» **MATERIALE FORNITO**
+--

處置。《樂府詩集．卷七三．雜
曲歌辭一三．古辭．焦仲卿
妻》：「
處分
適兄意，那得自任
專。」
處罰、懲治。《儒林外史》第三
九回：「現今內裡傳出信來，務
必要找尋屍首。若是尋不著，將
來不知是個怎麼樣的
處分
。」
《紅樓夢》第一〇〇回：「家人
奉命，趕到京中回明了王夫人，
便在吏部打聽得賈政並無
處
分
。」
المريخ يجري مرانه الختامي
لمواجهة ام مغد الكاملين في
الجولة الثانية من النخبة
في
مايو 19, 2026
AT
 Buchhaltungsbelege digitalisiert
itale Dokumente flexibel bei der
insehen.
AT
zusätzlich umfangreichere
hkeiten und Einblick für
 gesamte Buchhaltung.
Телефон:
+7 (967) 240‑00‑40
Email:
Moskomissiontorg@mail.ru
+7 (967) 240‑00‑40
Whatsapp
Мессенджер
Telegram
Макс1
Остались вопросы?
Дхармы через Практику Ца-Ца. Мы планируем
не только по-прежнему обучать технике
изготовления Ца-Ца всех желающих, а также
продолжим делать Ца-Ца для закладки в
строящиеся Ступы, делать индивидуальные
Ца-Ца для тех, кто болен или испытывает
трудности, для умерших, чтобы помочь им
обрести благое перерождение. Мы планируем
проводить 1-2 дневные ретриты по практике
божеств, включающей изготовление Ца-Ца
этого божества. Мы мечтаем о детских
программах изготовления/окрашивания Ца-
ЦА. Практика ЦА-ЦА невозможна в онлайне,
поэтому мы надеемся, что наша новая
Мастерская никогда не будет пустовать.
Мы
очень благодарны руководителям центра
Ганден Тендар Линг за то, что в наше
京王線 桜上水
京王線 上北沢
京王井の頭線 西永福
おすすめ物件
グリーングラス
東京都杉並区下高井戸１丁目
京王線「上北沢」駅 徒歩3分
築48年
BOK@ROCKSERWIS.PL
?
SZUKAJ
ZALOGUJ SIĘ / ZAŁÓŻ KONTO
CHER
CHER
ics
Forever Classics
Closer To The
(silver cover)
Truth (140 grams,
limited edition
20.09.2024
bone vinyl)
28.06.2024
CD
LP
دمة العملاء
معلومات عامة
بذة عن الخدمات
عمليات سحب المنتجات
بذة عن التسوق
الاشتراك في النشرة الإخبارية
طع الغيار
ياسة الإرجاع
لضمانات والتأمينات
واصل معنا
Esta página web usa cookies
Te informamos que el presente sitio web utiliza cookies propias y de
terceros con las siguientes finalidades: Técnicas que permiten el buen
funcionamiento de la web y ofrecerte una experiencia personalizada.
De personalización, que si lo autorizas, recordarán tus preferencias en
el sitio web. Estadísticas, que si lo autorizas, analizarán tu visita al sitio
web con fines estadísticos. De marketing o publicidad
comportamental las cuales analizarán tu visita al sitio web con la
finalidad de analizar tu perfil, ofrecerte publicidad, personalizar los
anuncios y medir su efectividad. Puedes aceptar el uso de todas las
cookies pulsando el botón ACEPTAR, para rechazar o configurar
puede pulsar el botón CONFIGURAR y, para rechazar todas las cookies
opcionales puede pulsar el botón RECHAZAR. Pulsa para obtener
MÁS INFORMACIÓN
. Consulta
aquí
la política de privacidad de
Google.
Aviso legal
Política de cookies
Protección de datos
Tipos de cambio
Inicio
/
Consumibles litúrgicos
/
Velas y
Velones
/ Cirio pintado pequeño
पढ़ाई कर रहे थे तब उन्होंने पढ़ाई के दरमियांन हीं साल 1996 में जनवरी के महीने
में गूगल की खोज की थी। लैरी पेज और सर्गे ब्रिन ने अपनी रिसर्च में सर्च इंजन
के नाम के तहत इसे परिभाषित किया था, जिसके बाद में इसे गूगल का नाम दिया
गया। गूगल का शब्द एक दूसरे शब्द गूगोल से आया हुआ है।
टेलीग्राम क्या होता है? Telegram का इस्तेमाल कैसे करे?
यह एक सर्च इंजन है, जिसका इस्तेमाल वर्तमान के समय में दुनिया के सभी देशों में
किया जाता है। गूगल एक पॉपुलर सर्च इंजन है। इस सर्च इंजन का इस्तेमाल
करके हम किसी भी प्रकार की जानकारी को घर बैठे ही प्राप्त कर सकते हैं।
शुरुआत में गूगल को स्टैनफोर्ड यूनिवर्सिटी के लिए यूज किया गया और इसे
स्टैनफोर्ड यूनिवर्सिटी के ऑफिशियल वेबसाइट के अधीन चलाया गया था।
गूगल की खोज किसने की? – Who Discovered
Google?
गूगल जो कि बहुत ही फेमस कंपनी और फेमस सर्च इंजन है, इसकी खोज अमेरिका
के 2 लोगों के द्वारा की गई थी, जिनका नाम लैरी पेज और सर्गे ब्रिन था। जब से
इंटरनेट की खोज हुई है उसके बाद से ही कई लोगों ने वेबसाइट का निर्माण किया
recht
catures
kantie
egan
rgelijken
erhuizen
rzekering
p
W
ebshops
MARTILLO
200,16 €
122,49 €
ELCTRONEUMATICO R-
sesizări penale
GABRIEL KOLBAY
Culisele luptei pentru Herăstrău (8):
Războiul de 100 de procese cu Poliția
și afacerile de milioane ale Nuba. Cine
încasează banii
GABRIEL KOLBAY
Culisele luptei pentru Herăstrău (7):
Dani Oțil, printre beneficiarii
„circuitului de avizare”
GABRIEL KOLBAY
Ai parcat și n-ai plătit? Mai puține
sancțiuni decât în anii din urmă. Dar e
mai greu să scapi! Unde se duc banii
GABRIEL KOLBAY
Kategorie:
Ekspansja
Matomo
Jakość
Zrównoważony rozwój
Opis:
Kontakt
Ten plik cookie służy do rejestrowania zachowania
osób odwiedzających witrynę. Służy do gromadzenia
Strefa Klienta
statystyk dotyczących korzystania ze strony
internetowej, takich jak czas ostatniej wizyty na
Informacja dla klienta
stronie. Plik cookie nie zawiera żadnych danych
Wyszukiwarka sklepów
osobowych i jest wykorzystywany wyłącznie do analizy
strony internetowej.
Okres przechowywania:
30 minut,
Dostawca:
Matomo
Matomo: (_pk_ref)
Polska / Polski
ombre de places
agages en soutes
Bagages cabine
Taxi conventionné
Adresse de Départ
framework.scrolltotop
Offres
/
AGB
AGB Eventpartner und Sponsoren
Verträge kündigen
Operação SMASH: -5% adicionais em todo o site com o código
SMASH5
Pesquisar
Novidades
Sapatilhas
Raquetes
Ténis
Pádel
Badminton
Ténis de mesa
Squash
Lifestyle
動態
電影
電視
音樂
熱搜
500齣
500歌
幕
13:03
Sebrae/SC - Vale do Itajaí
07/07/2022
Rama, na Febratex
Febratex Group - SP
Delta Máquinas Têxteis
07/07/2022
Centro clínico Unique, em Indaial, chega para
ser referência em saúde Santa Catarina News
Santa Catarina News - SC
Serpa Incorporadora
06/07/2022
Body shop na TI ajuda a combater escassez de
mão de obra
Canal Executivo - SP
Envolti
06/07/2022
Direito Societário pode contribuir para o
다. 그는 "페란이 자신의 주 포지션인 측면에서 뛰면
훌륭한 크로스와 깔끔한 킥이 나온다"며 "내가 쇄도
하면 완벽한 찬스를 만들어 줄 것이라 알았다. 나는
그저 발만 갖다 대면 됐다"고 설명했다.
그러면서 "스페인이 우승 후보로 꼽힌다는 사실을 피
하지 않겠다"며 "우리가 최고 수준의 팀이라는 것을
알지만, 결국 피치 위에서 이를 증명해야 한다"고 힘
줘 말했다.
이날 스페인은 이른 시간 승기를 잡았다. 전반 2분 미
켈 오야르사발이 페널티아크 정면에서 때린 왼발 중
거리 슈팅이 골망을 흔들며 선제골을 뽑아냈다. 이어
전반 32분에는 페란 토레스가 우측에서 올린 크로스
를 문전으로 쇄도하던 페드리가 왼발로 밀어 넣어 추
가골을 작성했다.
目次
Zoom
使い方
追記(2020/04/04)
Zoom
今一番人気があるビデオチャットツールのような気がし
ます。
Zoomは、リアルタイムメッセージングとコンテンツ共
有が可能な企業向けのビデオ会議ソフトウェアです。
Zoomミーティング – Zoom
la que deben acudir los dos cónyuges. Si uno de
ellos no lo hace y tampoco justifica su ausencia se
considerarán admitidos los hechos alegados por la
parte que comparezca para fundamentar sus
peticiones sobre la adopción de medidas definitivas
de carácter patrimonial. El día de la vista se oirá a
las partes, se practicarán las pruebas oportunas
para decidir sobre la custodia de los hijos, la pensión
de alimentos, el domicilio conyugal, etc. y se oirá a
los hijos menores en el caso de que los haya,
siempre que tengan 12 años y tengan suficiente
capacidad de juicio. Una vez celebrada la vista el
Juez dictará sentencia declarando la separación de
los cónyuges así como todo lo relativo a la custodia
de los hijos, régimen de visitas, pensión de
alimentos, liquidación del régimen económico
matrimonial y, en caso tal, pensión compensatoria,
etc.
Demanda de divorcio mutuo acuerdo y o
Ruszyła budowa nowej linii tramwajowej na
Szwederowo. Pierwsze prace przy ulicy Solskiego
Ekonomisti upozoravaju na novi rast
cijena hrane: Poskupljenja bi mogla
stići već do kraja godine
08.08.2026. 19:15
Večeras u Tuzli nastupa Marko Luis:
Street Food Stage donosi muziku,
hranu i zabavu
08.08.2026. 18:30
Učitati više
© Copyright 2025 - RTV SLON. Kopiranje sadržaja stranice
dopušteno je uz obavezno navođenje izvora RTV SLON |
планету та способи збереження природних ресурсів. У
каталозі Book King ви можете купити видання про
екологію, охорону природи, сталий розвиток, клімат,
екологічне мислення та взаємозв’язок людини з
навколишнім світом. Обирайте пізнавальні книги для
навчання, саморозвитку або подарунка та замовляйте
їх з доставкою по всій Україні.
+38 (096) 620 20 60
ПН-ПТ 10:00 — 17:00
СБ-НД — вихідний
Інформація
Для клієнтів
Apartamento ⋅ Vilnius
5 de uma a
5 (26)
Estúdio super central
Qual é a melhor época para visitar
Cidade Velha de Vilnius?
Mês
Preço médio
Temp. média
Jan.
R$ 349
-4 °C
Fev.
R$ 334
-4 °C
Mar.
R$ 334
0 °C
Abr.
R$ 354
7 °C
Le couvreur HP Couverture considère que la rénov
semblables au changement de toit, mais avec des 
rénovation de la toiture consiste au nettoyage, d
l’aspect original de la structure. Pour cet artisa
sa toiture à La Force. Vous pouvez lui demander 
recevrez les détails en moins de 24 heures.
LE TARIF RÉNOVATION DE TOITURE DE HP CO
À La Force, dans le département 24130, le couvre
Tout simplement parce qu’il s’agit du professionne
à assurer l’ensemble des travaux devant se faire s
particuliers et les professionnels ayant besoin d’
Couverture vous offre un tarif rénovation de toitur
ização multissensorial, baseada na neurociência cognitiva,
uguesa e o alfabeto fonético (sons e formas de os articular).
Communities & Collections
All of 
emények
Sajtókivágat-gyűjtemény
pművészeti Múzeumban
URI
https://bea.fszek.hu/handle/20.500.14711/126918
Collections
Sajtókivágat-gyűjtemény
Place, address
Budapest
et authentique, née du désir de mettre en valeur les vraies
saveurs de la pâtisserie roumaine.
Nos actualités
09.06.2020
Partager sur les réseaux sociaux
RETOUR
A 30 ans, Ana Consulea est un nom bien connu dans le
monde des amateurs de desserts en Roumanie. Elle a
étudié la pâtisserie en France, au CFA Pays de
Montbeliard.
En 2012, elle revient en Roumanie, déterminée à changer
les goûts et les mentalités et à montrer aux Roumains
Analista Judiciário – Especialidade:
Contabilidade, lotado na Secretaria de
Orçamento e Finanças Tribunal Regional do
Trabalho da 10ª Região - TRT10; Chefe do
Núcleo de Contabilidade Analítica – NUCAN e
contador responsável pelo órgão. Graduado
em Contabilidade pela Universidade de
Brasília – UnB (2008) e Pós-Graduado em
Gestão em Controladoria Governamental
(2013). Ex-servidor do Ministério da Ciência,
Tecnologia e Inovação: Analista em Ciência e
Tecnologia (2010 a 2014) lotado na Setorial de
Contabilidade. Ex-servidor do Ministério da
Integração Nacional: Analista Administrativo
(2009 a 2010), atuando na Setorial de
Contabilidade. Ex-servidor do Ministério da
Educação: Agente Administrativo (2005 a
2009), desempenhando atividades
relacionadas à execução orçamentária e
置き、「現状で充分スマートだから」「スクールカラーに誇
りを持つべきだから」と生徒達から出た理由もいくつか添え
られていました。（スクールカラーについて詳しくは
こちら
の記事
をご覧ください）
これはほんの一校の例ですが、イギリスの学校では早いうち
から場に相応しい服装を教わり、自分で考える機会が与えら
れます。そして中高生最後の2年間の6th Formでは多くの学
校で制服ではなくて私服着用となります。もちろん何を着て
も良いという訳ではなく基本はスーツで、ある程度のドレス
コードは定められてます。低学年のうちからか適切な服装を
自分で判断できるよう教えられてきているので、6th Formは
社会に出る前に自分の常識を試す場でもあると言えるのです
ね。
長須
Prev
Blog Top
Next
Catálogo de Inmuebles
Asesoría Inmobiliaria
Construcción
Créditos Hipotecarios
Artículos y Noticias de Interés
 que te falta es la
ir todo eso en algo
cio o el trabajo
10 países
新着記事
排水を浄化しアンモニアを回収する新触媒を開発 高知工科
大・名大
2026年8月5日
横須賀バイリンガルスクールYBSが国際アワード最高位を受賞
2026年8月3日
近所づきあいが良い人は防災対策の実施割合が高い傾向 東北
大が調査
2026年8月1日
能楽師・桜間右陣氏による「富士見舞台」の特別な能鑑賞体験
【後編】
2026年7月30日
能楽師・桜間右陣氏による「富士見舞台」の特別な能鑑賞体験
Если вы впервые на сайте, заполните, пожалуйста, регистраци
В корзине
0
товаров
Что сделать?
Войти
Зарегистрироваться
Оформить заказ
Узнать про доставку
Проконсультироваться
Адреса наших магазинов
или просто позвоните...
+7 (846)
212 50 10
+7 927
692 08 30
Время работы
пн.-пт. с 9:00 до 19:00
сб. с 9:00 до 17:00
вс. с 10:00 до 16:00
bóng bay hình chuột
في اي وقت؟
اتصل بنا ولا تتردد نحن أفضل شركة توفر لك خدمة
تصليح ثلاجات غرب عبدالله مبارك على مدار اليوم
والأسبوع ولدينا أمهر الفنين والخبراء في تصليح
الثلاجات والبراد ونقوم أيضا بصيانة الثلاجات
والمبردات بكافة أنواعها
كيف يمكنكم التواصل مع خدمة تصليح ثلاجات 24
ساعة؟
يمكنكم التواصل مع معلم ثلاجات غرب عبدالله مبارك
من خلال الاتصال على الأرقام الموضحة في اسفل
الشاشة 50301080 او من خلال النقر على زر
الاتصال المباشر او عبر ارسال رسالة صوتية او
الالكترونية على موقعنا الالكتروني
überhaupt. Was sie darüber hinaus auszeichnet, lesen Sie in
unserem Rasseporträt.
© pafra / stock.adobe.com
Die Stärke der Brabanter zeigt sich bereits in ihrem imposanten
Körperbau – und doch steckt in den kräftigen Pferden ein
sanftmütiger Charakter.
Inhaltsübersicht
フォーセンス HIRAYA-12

+--

» **COMPITO**
Estrai e trascrivi senza alcuna modifica le righe del materiale, a partire dalla prima e proseguendo fino alla riga che contiene "Дхармы через Практику Ца-Ца. Мы планируем", inclusa.

» **SOLUZIONE**
處置。《樂府詩集．卷七三．雜
曲歌辭一三．古辭．焦仲卿
妻》：「
處分
適兄意，那得自任
專。」
處罰、懲治。《儒林外史》第三
九回：「現今內裡傳出信來，務
必要找尋屍首。若是尋不著，將
來不知是個怎麼樣的
處分
。」
《紅樓夢》第一〇〇回：「家人
奉命，趕到京中回明了王夫人，
便在吏部打聽得賈政並無
處
分
。」
المريخ يجري مرانه الختامي
لمواجهة ام مغد الكاملين في
الجولة الثانية من النخبة
في
مايو 19, 2026
AT
 Buchhaltungsbelege digitalisiert
itale Dokumente flexibel bei der
insehen.
AT
zusätzlich umfangreichere
hkeiten und Einblick für
 gesamte Buchhaltung.
Телефон:
+7 (967) 240‑00‑40
Email:
Moskomissiontorg@mail.ru
+7 (967) 240‑00‑40
Whatsapp
Мессенджер
Telegram
Макс1
Остались вопросы?
Дхармы через Практику Ца-Ца. Мы планируем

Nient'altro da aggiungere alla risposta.